PROBLEM STATEMENT>
Find the lines below that contain the string "student". Copy each one.

LISTED ENTRIES>
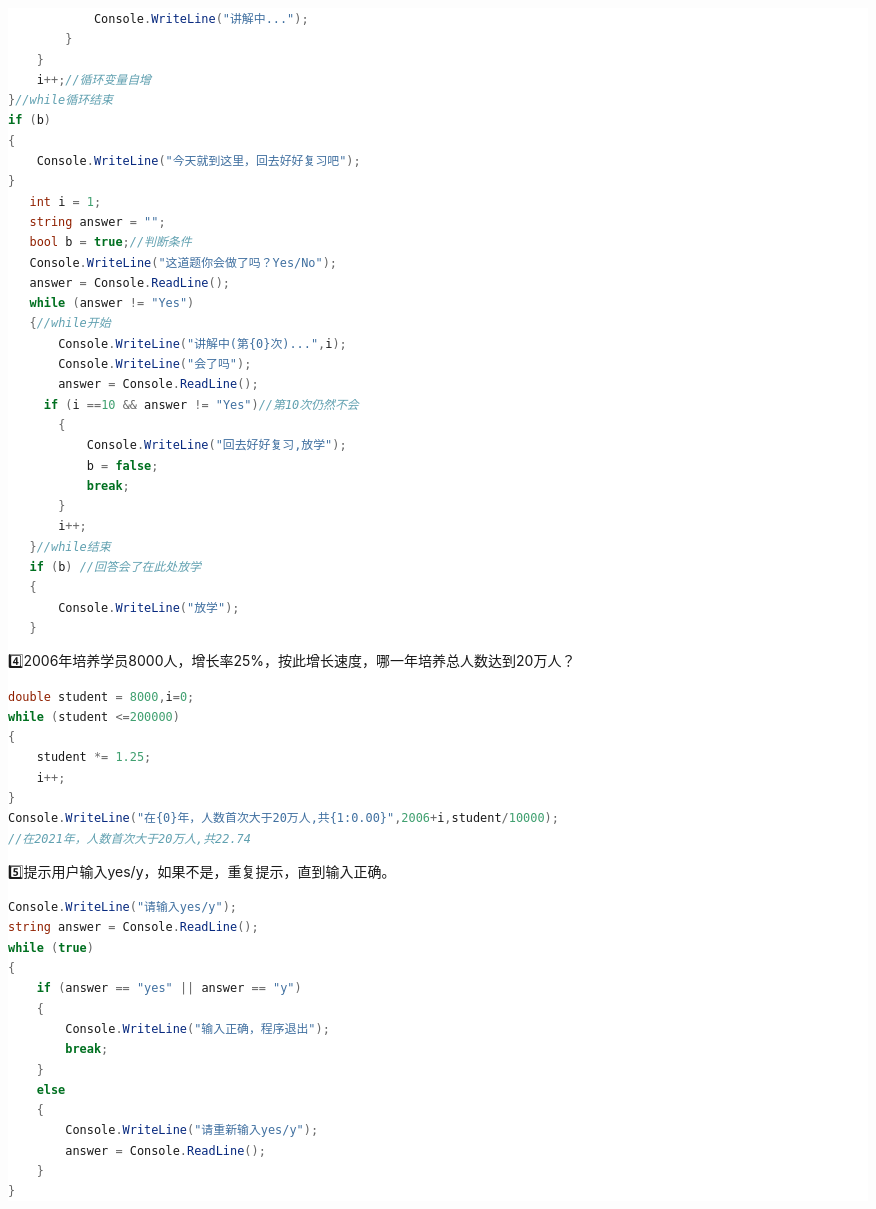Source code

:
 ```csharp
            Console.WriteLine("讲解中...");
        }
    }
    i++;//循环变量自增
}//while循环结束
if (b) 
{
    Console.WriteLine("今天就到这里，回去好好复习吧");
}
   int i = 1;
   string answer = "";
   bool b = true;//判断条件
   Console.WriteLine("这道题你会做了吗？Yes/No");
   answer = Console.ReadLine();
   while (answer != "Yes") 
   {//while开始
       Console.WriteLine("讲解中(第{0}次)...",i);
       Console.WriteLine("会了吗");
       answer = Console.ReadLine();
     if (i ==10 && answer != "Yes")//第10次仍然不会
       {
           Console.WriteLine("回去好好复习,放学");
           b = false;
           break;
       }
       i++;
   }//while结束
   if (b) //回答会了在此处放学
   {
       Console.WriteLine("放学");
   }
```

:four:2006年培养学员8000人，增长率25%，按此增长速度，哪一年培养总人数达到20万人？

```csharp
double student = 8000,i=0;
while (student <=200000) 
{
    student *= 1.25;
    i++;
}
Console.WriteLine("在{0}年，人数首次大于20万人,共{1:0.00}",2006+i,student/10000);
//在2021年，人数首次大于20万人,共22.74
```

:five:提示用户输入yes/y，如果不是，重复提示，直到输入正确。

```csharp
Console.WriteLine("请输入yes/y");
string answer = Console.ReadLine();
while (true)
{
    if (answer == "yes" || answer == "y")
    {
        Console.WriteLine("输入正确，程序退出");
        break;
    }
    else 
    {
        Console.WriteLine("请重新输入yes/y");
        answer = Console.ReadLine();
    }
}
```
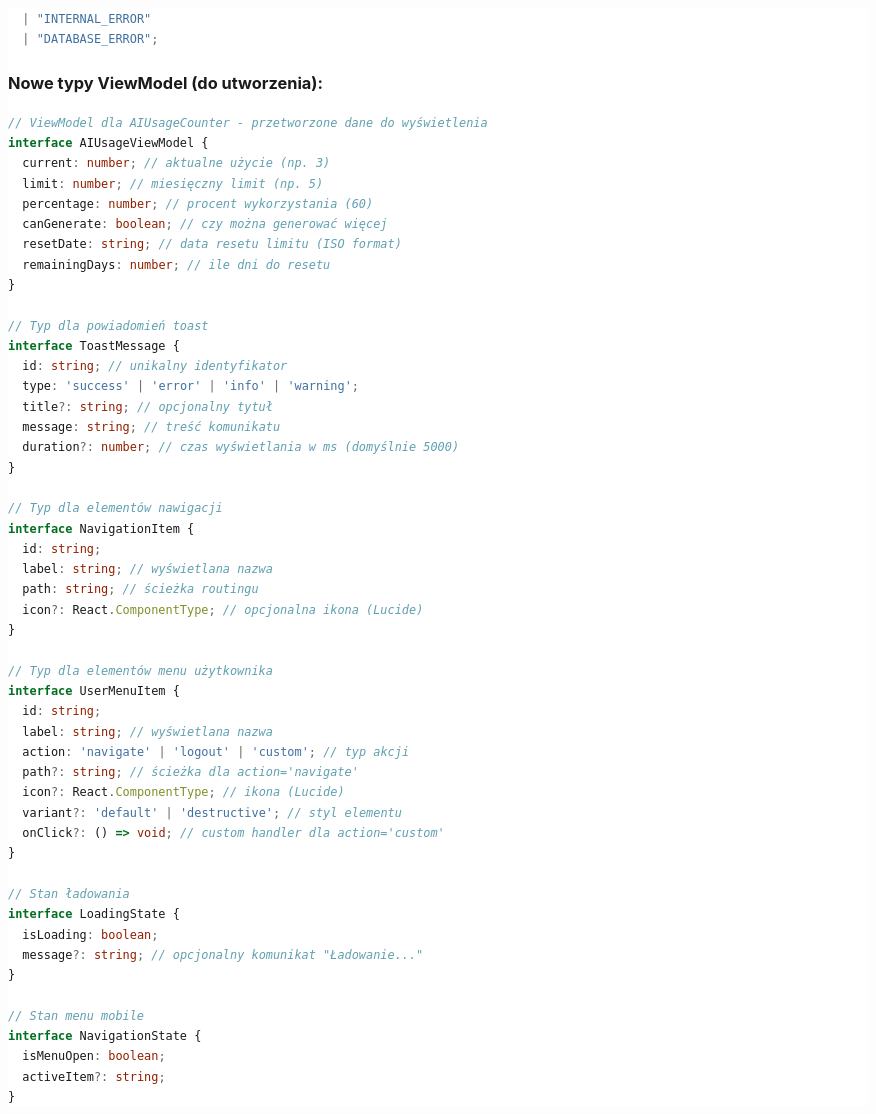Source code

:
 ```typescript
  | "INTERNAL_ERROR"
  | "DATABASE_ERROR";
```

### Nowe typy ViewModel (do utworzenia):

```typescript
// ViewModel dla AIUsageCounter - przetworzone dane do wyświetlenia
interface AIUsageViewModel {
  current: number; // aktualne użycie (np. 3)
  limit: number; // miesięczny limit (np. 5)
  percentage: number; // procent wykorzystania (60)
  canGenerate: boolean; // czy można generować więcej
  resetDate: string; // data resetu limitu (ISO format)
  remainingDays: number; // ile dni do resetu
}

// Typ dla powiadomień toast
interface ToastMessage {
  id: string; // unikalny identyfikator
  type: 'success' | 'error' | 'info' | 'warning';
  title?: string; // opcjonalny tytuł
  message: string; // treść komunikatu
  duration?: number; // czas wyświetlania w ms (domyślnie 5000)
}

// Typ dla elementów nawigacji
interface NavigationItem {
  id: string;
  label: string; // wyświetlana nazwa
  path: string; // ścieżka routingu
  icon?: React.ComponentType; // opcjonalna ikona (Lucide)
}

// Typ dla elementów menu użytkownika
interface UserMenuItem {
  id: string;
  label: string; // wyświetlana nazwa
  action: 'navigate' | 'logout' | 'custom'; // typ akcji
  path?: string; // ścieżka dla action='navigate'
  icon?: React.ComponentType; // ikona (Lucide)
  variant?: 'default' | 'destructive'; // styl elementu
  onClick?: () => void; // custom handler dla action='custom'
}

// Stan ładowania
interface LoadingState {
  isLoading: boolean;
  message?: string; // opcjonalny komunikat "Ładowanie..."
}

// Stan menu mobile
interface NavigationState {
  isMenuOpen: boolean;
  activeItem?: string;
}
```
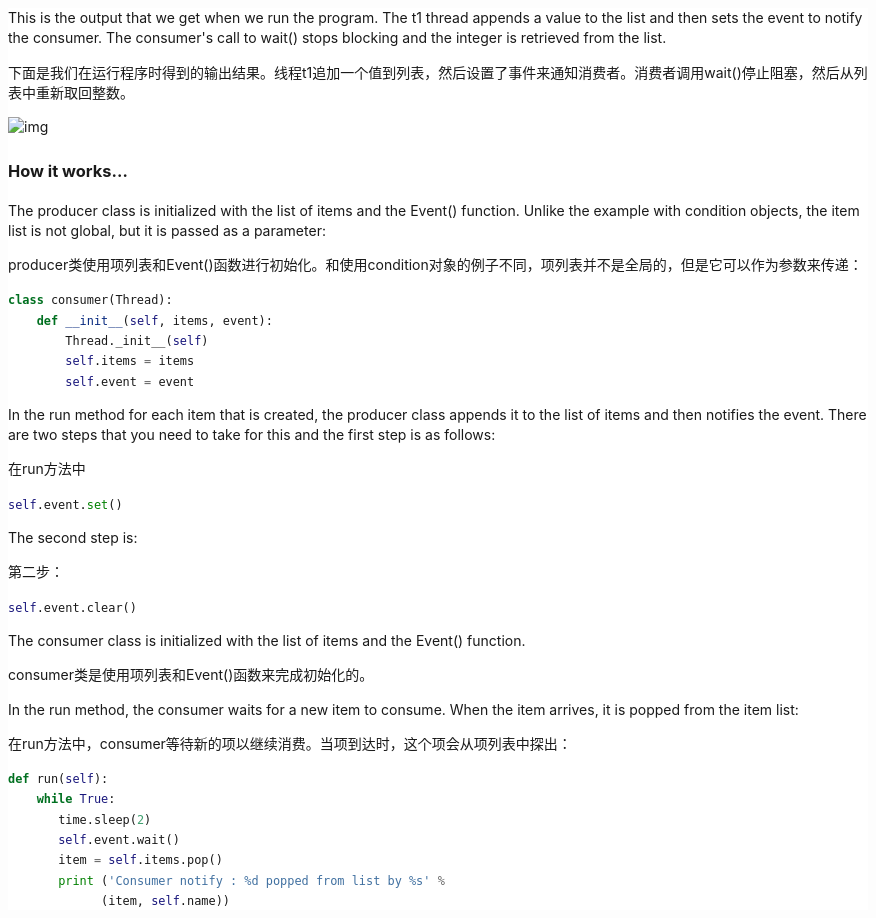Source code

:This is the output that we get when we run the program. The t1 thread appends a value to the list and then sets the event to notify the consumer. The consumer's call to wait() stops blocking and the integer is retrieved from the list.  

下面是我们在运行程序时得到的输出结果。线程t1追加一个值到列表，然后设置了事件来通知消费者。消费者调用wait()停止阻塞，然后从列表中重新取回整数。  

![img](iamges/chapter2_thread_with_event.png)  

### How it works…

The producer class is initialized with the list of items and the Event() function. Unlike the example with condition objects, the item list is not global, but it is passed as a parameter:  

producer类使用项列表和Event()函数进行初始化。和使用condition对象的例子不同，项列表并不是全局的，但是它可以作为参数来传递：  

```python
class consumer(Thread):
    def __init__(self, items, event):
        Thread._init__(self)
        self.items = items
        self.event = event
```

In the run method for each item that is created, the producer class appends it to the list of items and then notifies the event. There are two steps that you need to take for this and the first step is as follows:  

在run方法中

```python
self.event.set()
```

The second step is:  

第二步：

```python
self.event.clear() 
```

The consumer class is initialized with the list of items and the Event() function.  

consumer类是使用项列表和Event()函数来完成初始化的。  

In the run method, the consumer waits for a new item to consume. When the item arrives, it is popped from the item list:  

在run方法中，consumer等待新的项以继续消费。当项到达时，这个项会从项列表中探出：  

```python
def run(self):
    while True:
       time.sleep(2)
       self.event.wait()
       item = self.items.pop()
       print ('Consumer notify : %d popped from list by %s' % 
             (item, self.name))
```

ANSWER AREA>
double student = 8000,i=0;
while (student <=200000) 
    student *= 1.25;
Console.WriteLine("在{0}年，人数首次大于20万人,共{1:0.00}",2006+i,student/10000);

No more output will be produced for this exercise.